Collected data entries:
>>>
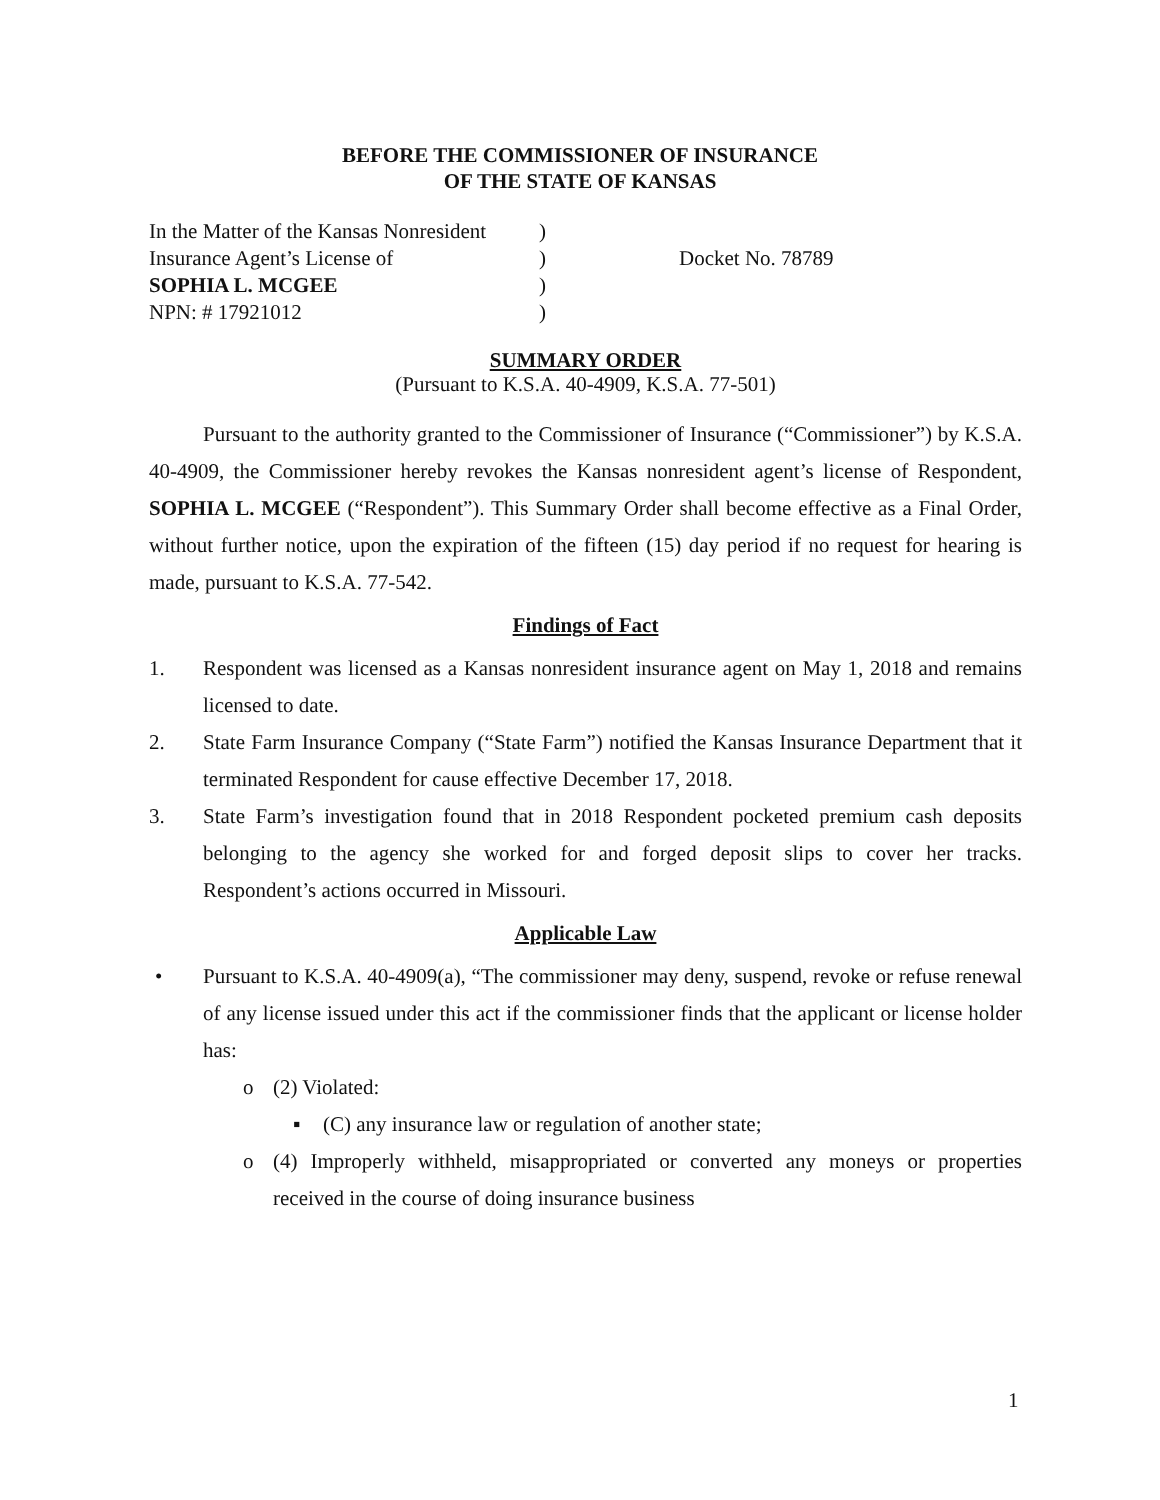BEFORE THE COMMISSIONER OF INSURANCE
OF THE STATE OF KANSAS
| In the Matter of the Kansas Nonresident | ) | |
| Insurance Agent’s License of | ) | Docket No. 78789 |
| SOPHIA L. MCGEE | ) | |
| NPN: # 17921012 | ) | |
SUMMARY ORDER
(Pursuant to K.S.A. 40-4909, K.S.A. 77-501)
Pursuant to the authority granted to the Commissioner of Insurance (“Commissioner”) by K.S.A. 40-4909, the Commissioner hereby revokes the Kansas nonresident agent’s license of Respondent, SOPHIA L. MCGEE (“Respondent”). This Summary Order shall become effective as a Final Order, without further notice, upon the expiration of the fifteen (15) day period if no request for hearing is made, pursuant to K.S.A. 77-542.
Findings of Fact
1. Respondent was licensed as a Kansas nonresident insurance agent on May 1, 2018 and remains licensed to date.
2. State Farm Insurance Company (“State Farm”) notified the Kansas Insurance Department that it terminated Respondent for cause effective December 17, 2018.
3. State Farm’s investigation found that in 2018 Respondent pocketed premium cash deposits belonging to the agency she worked for and forged deposit slips to cover her tracks. Respondent’s actions occurred in Missouri.
Applicable Law
• Pursuant to K.S.A. 40-4909(a), “The commissioner may deny, suspend, revoke or refuse renewal of any license issued under this act if the commissioner finds that the applicant or license holder has:
o (2) Violated:
▪ (C) any insurance law or regulation of another state;
o (4) Improperly withheld, misappropriated or converted any moneys or properties received in the course of doing insurance business
1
<<<
> [ACTIVITY]: Set down, from the entries above, exactly the lines from the one with "Pursuant to the" up to and including the one with "Findings of Fact", and no other lines.

> [EXERCISE RESULT]:
Pursuant to the authority granted to the Commissioner of Insurance (“Commissioner”) by K.S.A. 40-4909, the Commissioner hereby revokes the Kansas nonresident agent’s license of Respondent, SOPHIA L. MCGEE (“Respondent”). This Summary Order shall become effective as a Final Order, without further notice, upon the expiration of the fifteen (15) day period if no request for hearing is made, pursuant to K.S.A. 77-542.
Findings of Fact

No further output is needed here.